Does anyone have a printable version of the scoring ring locations for McKenzie targets? I am going to a shoot this weekend and I'm not going to be able to get to the bow shop to get one before I go.


----------



## BIGREDSMOKEY (Mar 1, 2011)

BIGREDSMOKEY said:


> Does anyone have a printable version of the scoring ring locations for McKenzie targets? I am going to a shoot this weekend and I'm not going to be able to get to the bow shop to get one before I go.


One more try....


----------



## slamnationalley (Jul 5, 2007)

Just take your binoculars. Looking at the ring locations on a card isn't going to do you much good if the targets leaning, quarting, etc. Use your binoc's, find a point of reference and let her fly.


----------



## BIGREDSMOKEY (Mar 1, 2011)

slamnationalley said:


> Just take your binoculars. Looking at the ring locations on a card isn't going to do you much good if the targets leaning, quarting, etc. Use your binoc's, find a point of reference and let her fly.

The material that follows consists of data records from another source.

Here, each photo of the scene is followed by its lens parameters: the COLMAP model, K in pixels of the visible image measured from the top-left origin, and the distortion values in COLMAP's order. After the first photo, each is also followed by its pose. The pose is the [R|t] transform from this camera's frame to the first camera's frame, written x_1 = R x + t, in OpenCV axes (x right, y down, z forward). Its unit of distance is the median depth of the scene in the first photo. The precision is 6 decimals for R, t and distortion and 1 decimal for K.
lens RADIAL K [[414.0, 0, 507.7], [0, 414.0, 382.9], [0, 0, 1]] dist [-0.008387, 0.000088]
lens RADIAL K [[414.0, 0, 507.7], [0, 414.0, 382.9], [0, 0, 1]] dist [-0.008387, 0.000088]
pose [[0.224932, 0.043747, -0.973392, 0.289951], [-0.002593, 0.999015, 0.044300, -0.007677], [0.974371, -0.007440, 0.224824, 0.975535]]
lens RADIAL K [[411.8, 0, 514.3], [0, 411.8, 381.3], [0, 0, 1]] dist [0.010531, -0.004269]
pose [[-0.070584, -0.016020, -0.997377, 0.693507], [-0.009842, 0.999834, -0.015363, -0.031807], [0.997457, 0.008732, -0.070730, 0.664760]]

I went to a shoot last weekend that did not allow binoculars. I don't think it was a sanctioned shoot and I'm pretty new at this. Is that normal or pretty unusual?


----------



## rembrandt (Jan 17, 2004)

I went to a shoot also last week-end and they had the 12 ring and the 10 ring posted on a card at each station.....It helped but I just go for the middle of the 10 ring!


----------



## TANC (Mar 14, 2005)

BIGREDSMOKEY said:


> I went to a shoot last weekend that did not allow binoculars. I don't think it was a sanctioned shoot and I'm pretty new at this. Is that normal or pretty unusual?


Not allowing binocs is very unusual.


----------



## sagecreek (Jul 15, 2003)

I agree, very unusual.


----------



## asa1485 (Jan 16, 2008)

BIGREDSMOKEY said:


> Does anyone have a printable version of the scoring ring locations for McKenzie targets? I am going to a shoot this weekend and I'm not going to be able to get to the bow shop to get one before I go.


conctact bcbow1971 here on AT He had them on here and you can print them off.


----------



## bcbow1971 (Oct 24, 2007)

BIGREDSMOKEY said:


> Does anyone have a printable version of the scoring ring locations for McKenzie targets? I am going to a shoot this weekend and I'm not going to be able to get to the bow shop to get one before I go.



PM me your email and I will send them to you!!!


----------



## DocMort (Sep 24, 2009)

http://www.archerytalk.com/vb/showthread.php?t=1457850

Cards are good until this happened


----------



## absolutecool (Mar 26, 2006)

bcbow1971 said:


> PM me your email and I will send them to you!!!


Thank you!!


----------



## BIGREDSMOKEY (Mar 1, 2011)

bcbow1971 said:


> PM me your email and I will send them to you!!!


PM sent.

Thanks!


----------